- EXERCISE
From the records below, give the number of lines that include the word "left". Add no other words.

[Images with pose keypoints]
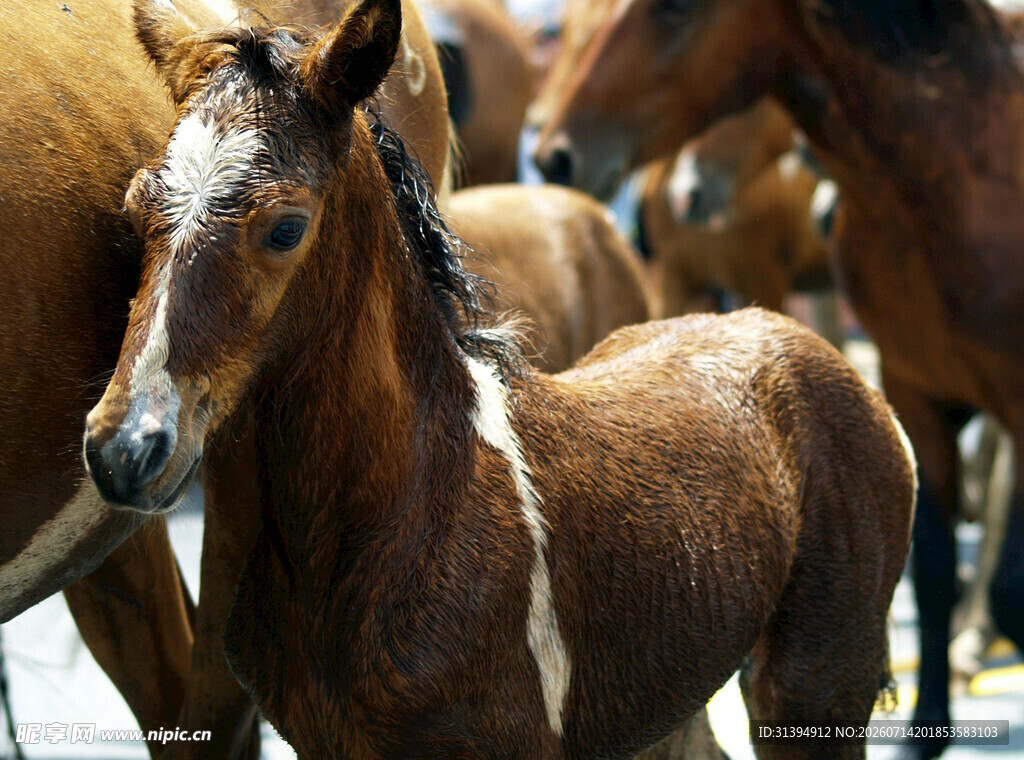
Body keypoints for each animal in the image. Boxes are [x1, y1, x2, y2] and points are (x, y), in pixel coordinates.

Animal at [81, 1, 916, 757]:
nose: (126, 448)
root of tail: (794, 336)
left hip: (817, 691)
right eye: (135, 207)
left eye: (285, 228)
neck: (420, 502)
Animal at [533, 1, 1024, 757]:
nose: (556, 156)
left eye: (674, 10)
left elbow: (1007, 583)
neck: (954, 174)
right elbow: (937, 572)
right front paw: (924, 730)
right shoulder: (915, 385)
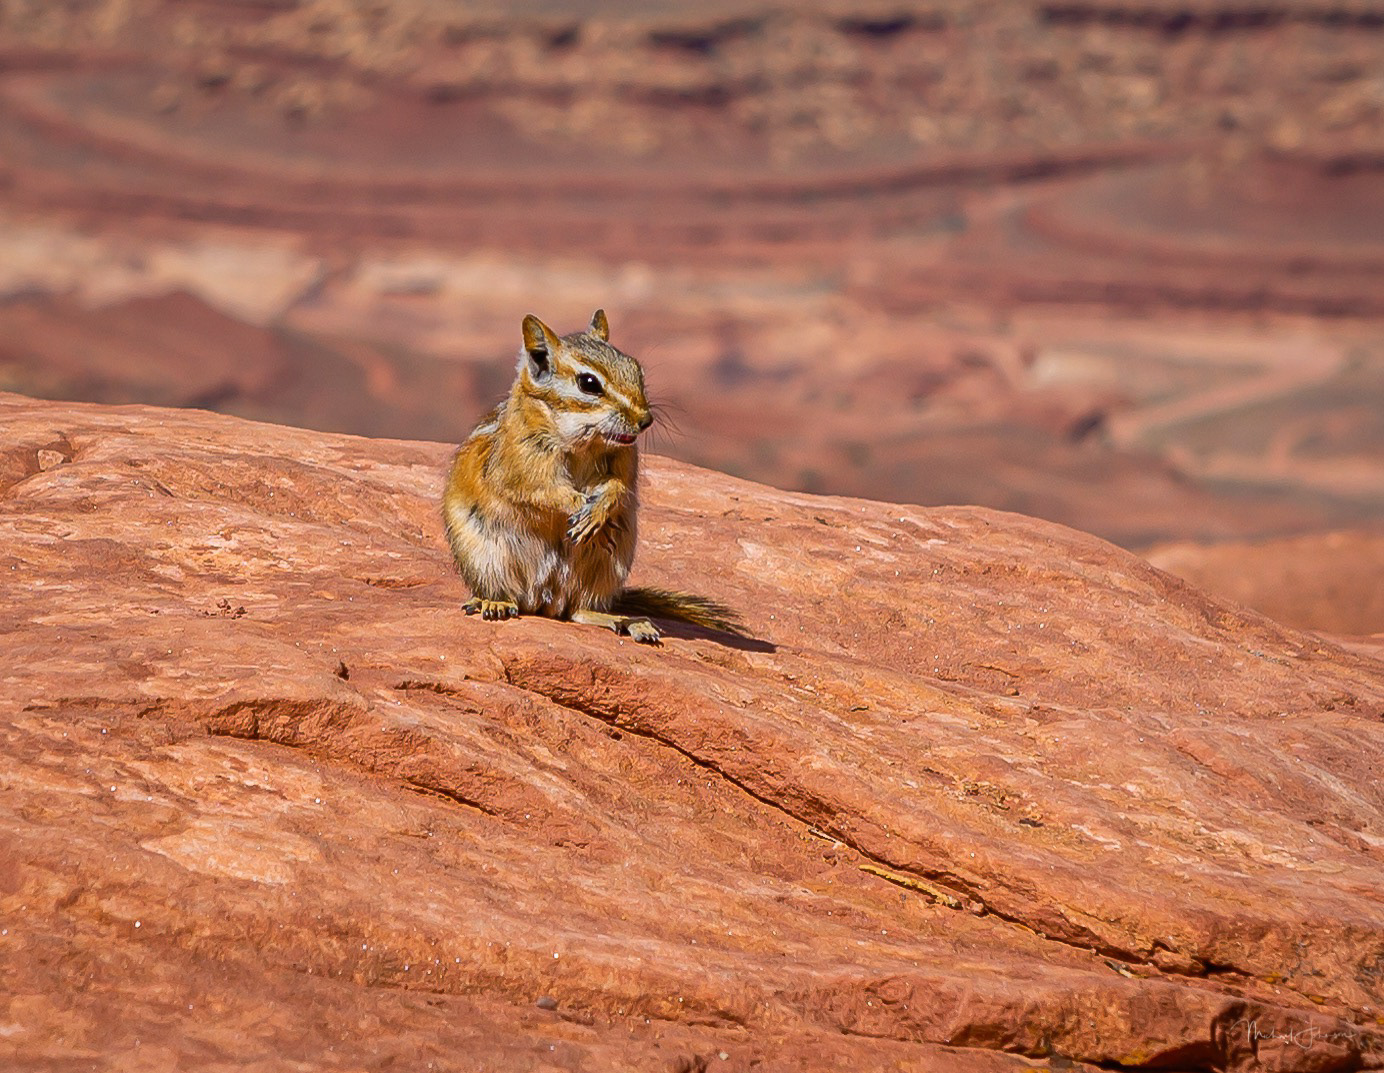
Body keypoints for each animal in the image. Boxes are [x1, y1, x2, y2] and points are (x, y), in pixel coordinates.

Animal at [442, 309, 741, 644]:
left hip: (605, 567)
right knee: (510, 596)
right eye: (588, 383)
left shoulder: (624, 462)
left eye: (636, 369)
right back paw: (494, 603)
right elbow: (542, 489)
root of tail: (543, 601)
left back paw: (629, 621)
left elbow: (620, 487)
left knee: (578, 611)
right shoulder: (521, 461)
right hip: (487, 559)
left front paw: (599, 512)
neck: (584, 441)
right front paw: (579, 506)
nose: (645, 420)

- SOLUTION TO THIS TASK
11